- _PROBLEM TO WORK ON_: In the data below, find the line containing "booomdigital", then set down that line and every later line up to and including the line containing "gemaakt van schokbestendig polymeer.", exactly.

[Recorded data]
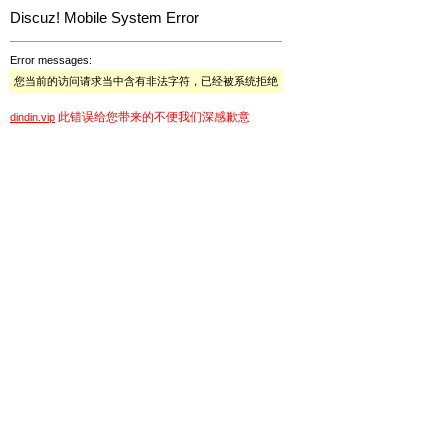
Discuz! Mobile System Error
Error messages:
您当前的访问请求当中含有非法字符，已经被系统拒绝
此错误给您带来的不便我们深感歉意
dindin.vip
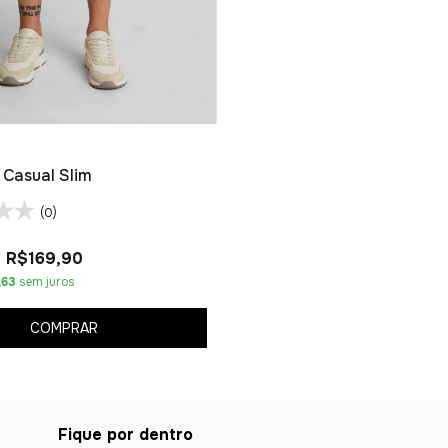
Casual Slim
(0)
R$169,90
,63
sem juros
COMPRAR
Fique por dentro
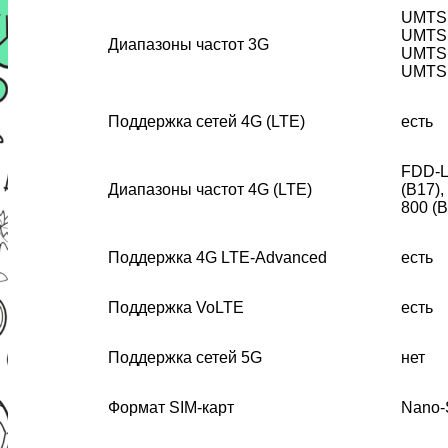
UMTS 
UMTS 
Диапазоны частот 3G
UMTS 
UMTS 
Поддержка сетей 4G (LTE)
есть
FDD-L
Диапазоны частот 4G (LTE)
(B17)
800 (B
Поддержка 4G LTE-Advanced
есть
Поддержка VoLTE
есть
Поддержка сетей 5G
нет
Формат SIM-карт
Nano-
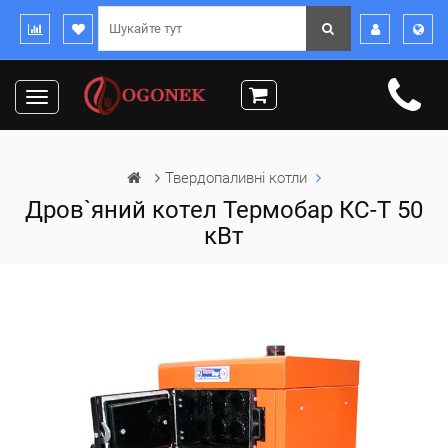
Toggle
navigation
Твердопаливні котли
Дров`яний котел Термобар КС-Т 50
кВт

---

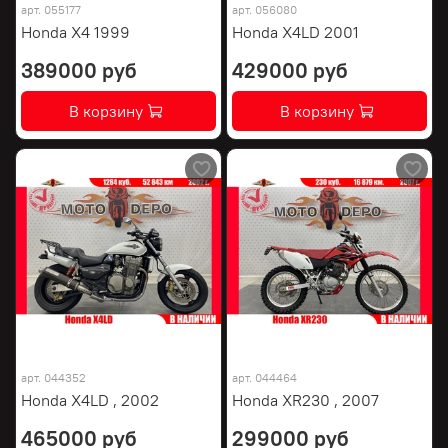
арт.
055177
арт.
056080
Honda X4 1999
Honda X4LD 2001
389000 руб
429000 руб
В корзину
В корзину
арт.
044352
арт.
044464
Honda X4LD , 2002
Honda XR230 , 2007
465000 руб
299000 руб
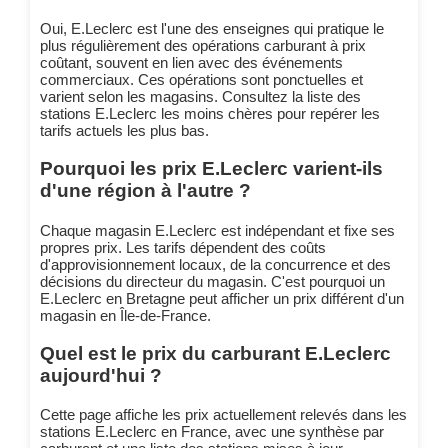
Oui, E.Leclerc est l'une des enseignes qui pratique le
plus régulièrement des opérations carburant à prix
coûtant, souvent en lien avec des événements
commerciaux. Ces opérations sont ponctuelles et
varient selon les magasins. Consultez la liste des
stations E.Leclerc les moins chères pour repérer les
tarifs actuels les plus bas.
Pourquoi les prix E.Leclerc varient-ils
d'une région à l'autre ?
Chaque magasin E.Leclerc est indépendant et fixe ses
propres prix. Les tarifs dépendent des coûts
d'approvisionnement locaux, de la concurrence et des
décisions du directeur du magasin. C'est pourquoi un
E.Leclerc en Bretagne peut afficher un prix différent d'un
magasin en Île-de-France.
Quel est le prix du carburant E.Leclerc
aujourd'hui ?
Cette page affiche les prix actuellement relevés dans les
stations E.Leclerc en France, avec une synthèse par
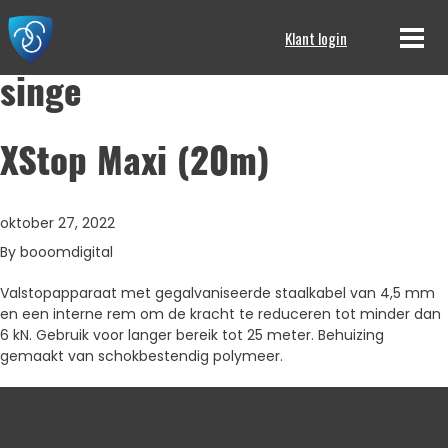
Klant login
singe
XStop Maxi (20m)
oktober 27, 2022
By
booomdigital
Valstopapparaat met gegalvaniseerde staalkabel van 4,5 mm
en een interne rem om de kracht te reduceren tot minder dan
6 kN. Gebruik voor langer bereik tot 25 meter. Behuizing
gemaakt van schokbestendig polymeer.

* * *

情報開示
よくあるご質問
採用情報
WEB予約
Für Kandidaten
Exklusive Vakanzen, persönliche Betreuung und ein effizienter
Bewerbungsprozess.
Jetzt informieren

- _EXPECTED ANSWER_:
booomdigital
Valstopapparaat met gegalvaniseerde staalkabel van 4,5 mm
en een interne rem om de kracht te reduceren tot minder dan
6 kN. Gebruik voor langer bereik tot 25 meter. Behuizing
gemaakt van schokbestendig polymeer.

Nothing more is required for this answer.